"Insan Pers di Makassar Nyatakan Dukungan Penuh untuk Perhelatan Mangkasara’ Molulo 2026"
CELEBESNESIA.COM , MAKASSAR – Kota Makassar bersiap menjadi pusat gravitasi budaya Sulawesi pada 29 Agustus 2026 mendatang. Event bertajuk "Mangkasara’ Molulo 2026" resmi menjadi sorotan setelah mendapatkan dukungan penuh dari berbagai kalangan, termasuk insan pers dan tokoh budayawan Sulawesi Selatan.
Salah satu tokoh yang memberikan dukungan kuat adalah Syarifuddin Bolu Daeng Ngemba, Pimpinan media Tulisan Pers sekaligus budayawan terkemuka Sulawesi Selatan. Ia menyambut antusias perhelatan ini dan menyatakan kesiapannya untuk berpartisipasi aktif menyukseskan acara tersebut.
"Saya berharap Mangkasara’ Molulo bukan sekadar menjadi acara seremonial biasa. Lebih dari itu, event ini harus menjadi wadah silaturahmi yang kokoh antara daerah di Sulawesi, khususnya Sulawesi Selatan dan Sulawesi Tenggara," ungkap Syarifuddin Bolu Daeng Ngemba.
Menautkan Filosofi dan Identitas Budaya
Mangkasara’ Molulo merupakan inisiatif strategis dari Ketua Umum AMBA SULTRA, Stenly Diover, S.T., sebagai pilar fundamental dalam gerakan besar "Bumi Anoa Nusantara Festival" di bawah naungan Yayasan AMBA SULTRA.
Stenly Diover menjelaskan bahwa nama event ini dipilih karena mengandung esensi moral yang mendalam. "Mangkasara" merepresentasikan karakter ideal pemuda Sulawesi yang berjiwa besar, jujur, dan berani. Sementara "Molulo" adalah simbol sakral gotong royong—tarian persatuan yang melambangkan kebersamaan kolektif.
"Inilah ruh yang akan menyatukan semangat dari ujung selatan Kepulauan Selayar hingga ke titik paling utara. Melalui spirit 'Jong Celebes Indonesia', acara ini menjadi panggung megah yang memadukan kekayaan nilai sejarah, adat, dan seni lintas daerah dalam orkestrasi yang harmonis," jelas Stenly.
Sinergi Lintas Sektor Bertaraf Internasional
Festival ini tidak hanya berskala regional, tetapi telah menaikkan standar prestasinya dengan melibatkan delegasi internasional dari Malaysia yang bernaung di bawah International Nusantara Cultural Forum(INCF). Kehadiran delegasi ini menjadi bukti nyata bahwa narasi kebudayaan Sulawesi kini semakin dilirik oleh dunia internasional.
Kolaborasi ini didukung oleh berbagai lembaga strategis, di antaranya:
1.Forum Masyarakat Adat Konawe Mekongga Indonesia (FORMAKOM INDONESIA)

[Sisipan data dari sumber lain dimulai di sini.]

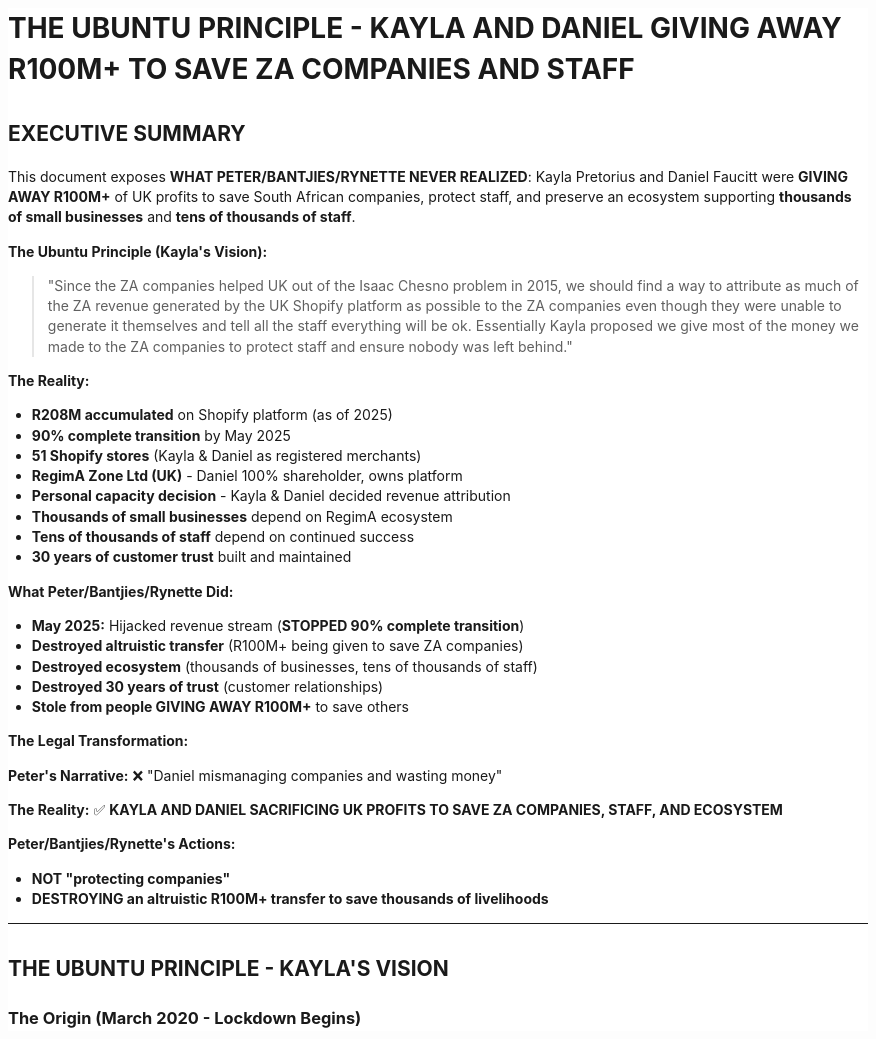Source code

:# THE UBUNTU PRINCIPLE - KAYLA AND DANIEL GIVING AWAY R100M+ TO SAVE ZA COMPANIES AND STAFF

## EXECUTIVE SUMMARY

This document exposes **WHAT PETER/BANTJIES/RYNETTE NEVER REALIZED**: Kayla Pretorius and Daniel Faucitt were **GIVING AWAY R100M+** of UK profits to save South African companies, protect staff, and preserve an ecosystem supporting **thousands of small businesses** and **tens of thousands of staff**.

**The Ubuntu Principle (Kayla's Vision):**
> "Since the ZA companies helped UK out of the Isaac Chesno problem in 2015, we should find a way to attribute as much of the ZA revenue generated by the UK Shopify platform as possible to the ZA companies even though they were unable to generate it themselves and tell all the staff everything will be ok. Essentially Kayla proposed we give most of the money we made to the ZA companies to protect staff and ensure nobody was left behind."

**The Reality:**
- **R208M accumulated** on Shopify platform (as of 2025)
- **90% complete transition** by May 2025
- **51 Shopify stores** (Kayla & Daniel as registered merchants)
- **RegimA Zone Ltd (UK)** - Daniel 100% shareholder, owns platform
- **Personal capacity decision** - Kayla & Daniel decided revenue attribution
- **Thousands of small businesses** depend on RegimA ecosystem
- **Tens of thousands of staff** depend on continued success
- **30 years of customer trust** built and maintained

**What Peter/Bantjies/Rynette Did:**
- **May 2025:** Hijacked revenue stream (**STOPPED 90% complete transition**)
- **Destroyed altruistic transfer** (R100M+ being given to save ZA companies)
- **Destroyed ecosystem** (thousands of businesses, tens of thousands of staff)
- **Destroyed 30 years of trust** (customer relationships)
- **Stole from people GIVING AWAY R100M+** to save others

**The Legal Transformation:**

**Peter's Narrative:**
❌ "Daniel mismanaging companies and wasting money"

**The Reality:**
✅ **KAYLA AND DANIEL SACRIFICING UK PROFITS TO SAVE ZA COMPANIES, STAFF, AND ECOSYSTEM**

**Peter/Bantjies/Rynette's Actions:**
- **NOT "protecting companies"**
- **DESTROYING an altruistic R100M+ transfer to save thousands of livelihoods**

---

## THE UBUNTU PRINCIPLE - KAYLA'S VISION

### **The Origin (March 2020 - Lockdown Begins)**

2.Lembaga Adat Kerajaan Gowa
3. Divisi Mabes Kiwal Garuda Hitam MPW Sulawesi Selatan
4.Badan Kontak Organisasi Pemuda Mahasiswa Indonesia Sulawesi Tenggara (BAKOPMIST)
5.Redaksi Sorotnews Indonesia
6.Lembaga Pakarena Pusaka Leluhur Nusantara
7.Redaksi Tulisan Pers
8.Budayatata TV (Etalase Budaya Nusantara)
Mahakarya Delapan Pilar Budaya
Salah satu atraksi utama yang paling dinantikan adalah penampilan "Delapan Pilar Budaya Sulawesi". Perhelatan ini akan menjadi ruang dialog antarkebudayaan yang mempertemukan empat pilar utama Bumi Anoa (Tolaki, Buton, Muna, dan Moronene) dengan empat pilar Bumi Sawerigading (Makassar, Bugis, Mandar, dan Toraja).
Dengan melibatkan langsung para budayawan terkemuka, Mangkasara’ Molulo 2026 diproyeksikan menjadi mercusuar baru bagi pelestarian budaya. Event ini diharapkan menjadi bukti autentik bahwa pemuda Sulawesi adalah garda terdepan yang bangga akan sejarahnya sekaligus cakap dalam menjaga marwah tradisi di tengah tantangan zaman.